Using Asi's Single Sign On iPart

In Service Pack F - 20.2.64.8730 a new iPart was introduced to support Single Sign-On. This article will demonstrate the iPart using two free tools RequestBin and Postman.

Once you understand how to use the iPart with these tools, you will be able to use this iPart to implement a Single Sign On strategy for your 3rd party websites/web applications.

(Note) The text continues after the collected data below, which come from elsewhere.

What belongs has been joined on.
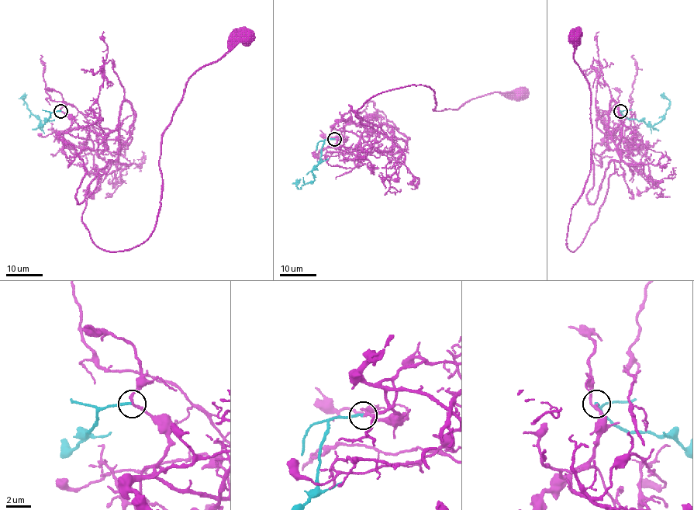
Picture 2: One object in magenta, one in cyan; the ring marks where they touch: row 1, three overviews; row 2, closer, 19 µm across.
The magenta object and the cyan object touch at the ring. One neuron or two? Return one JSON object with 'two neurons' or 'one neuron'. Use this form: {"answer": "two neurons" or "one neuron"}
{"answer": "one neuron"}

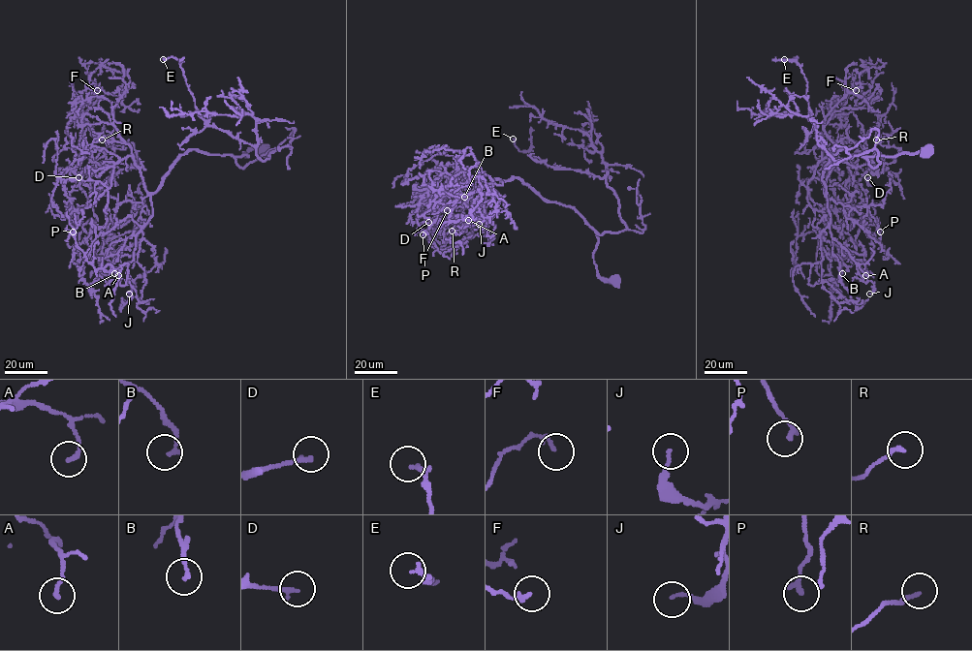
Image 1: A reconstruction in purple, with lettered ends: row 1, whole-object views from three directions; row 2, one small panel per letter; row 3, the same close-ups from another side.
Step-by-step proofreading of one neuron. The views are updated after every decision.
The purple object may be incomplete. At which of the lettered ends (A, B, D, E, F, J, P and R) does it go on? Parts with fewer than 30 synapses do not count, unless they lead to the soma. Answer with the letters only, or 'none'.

First let’s setup the RequestBin endpoint, which will mimic a 3rd Party endpoint to accept post requests from iMIS.

RequestBin Setup

  1. Navigate to https://requestb.in

  2. Prove you are not a robot

  3. Click Create a request bin

  4. You should see a page like this:

  1. Copy the Bin Url in Notepad then navigate to the iMIS Staff site

iMIS Client Application Setup

  1. In the iMIS Staff site, go to Rise -> Maintenance -> Client Applications

  2. Fill out the form using the RequestBin url for the value "Login redirect URL" and create values for the rest of the fields

  1. Click Save

iMIS Content Record Setup

  1. Add a new content record to iMIS

  2. Add the new Single Sign On iPart to the content record

  1. Select the client application that was setup earlier

  1. Click Ok, then Save and Publish (Below is an example of the configured record)

Mimic a 3rd party application requesting a refresh token from iMIS

  1. Navigate to the content record, in this demo the url is http://member.org/Shared_Content/AsiSingleSignOnDemo.aspx

  2. The browser should redirect to https://requestb.in

  1. Add the following query string to the end of the Url: ?inspect

  1. Find the post response and copy the refresh_token value from the raw body. (in this demo it is 2101be8000394ac2b54733cb85faf389 )

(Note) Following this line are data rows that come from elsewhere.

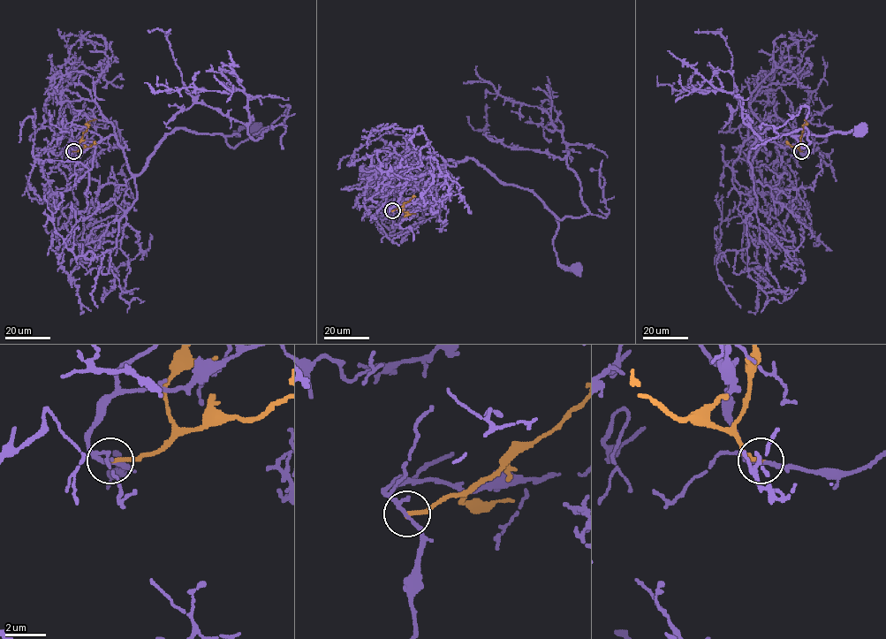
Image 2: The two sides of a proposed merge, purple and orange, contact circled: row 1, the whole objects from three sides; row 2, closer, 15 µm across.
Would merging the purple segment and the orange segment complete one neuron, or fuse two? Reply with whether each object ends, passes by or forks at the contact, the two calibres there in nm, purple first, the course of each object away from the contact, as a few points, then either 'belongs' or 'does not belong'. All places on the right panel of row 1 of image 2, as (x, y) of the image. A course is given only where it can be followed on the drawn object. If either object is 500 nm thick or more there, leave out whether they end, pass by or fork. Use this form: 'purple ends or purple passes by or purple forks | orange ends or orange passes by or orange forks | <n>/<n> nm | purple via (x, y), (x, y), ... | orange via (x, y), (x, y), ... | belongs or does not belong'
purple passes by | orange ends | 180/190 nm | purple via (801, 151), (789, 123), (769, 116), (761, 122), (750, 174), (748, 153), (766, 130), (821, 136), (859, 132) | orange via (801, 151), (798, 148), (803, 125), (806, 122), (804, 119) | does not belong

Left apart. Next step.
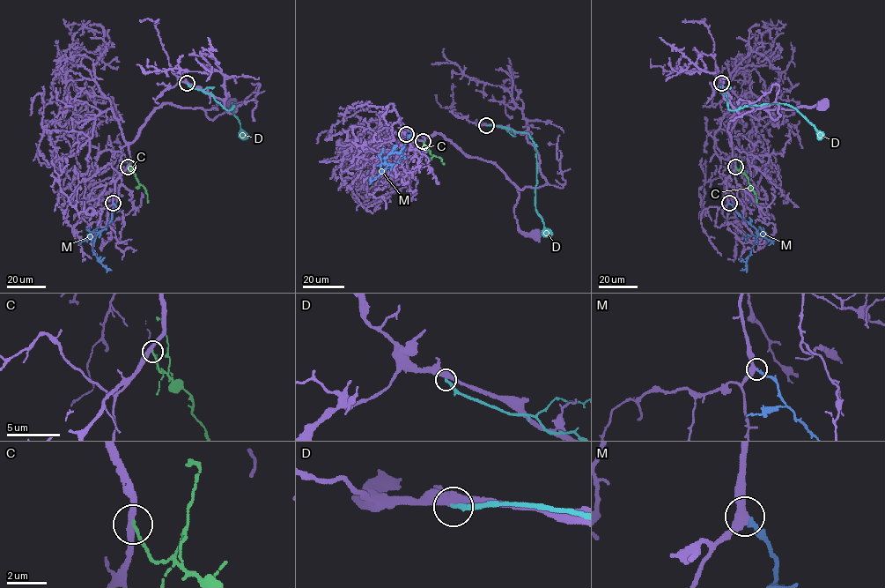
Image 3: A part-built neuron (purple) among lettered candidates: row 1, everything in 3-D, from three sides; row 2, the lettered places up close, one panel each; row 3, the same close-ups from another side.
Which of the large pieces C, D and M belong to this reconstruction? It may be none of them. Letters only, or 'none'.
M

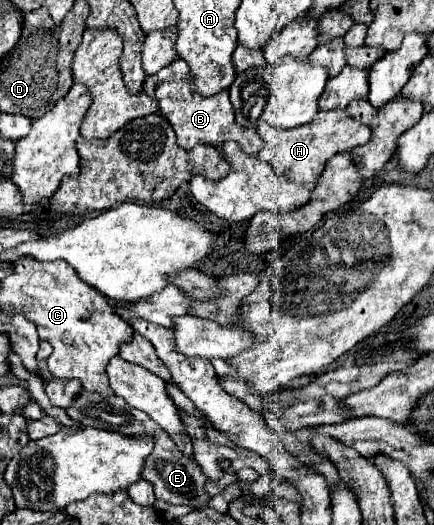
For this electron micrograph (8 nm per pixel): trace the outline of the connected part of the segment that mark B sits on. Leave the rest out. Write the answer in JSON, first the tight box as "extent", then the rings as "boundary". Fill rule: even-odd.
{"extent":[143,58,255,150],"boundary":[[[179,58],[167,64],[165,68],[161,68],[157,74],[147,76],[143,88],[147,90],[149,96],[159,100],[159,114],[163,114],[171,122],[177,134],[177,144],[181,148],[191,150],[195,144],[221,146],[227,140],[237,140],[247,144],[251,138],[255,138],[249,136],[249,132],[243,126],[235,124],[233,106],[227,90],[217,92],[215,96],[195,96],[195,92],[191,92],[191,70]]]}

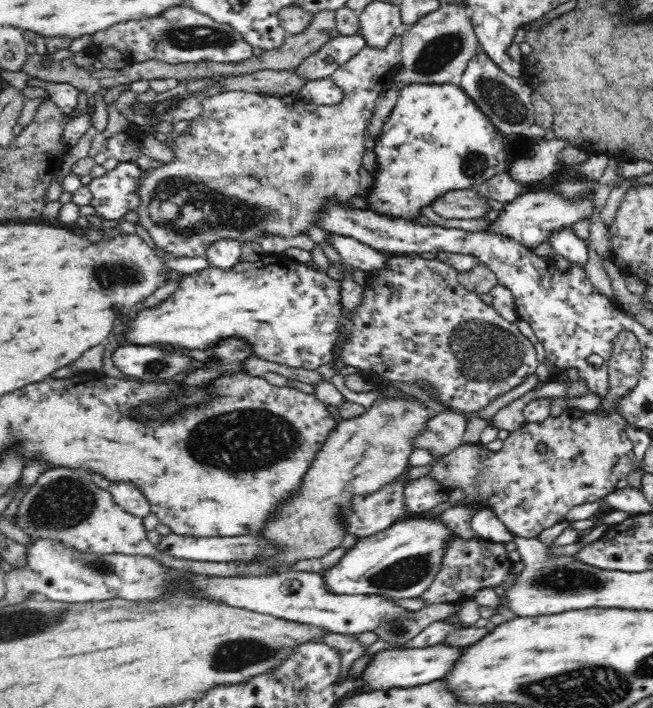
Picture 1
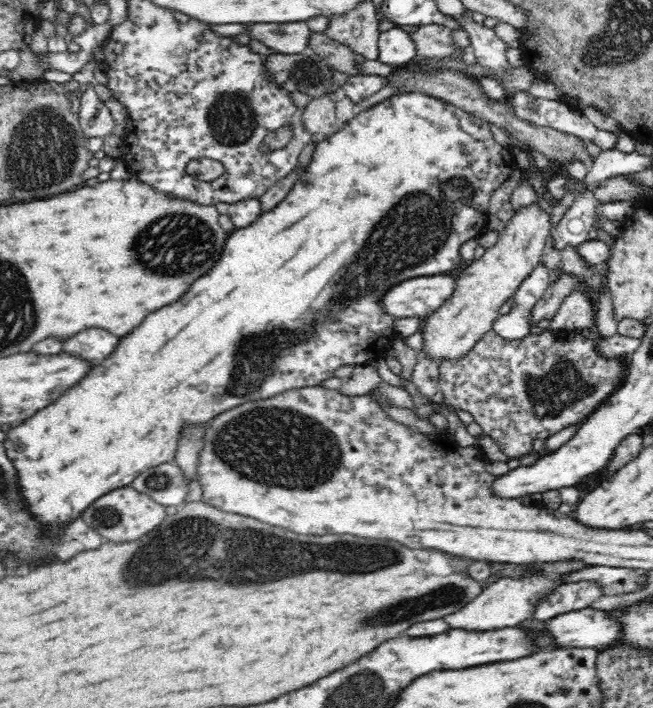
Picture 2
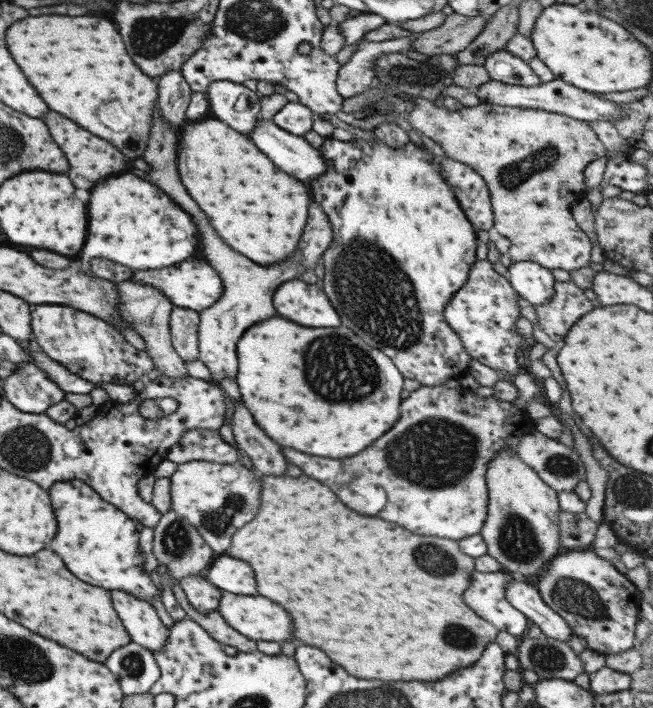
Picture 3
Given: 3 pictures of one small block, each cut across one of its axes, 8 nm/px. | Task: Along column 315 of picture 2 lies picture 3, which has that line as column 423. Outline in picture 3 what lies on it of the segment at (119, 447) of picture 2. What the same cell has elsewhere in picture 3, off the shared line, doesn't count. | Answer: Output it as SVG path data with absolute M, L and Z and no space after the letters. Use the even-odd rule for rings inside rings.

Mimic a 3rd party application requesting the logged in iMIS user and an iMIS api access token

  1. Open Postman and create a POST request to the iMIS Token endpoint

  1. Click send and review the response

  1. Copy the access_token value from the Postman response and create a GET request from the iMIS api endpoint using Postman:

(The Authorization header value needs the value "Bearer " in front of the pasted in access token)

This post has shown how to use the new Single Sign On iPart by mimicking a 3rd party website / web application using RequestBin and Postman.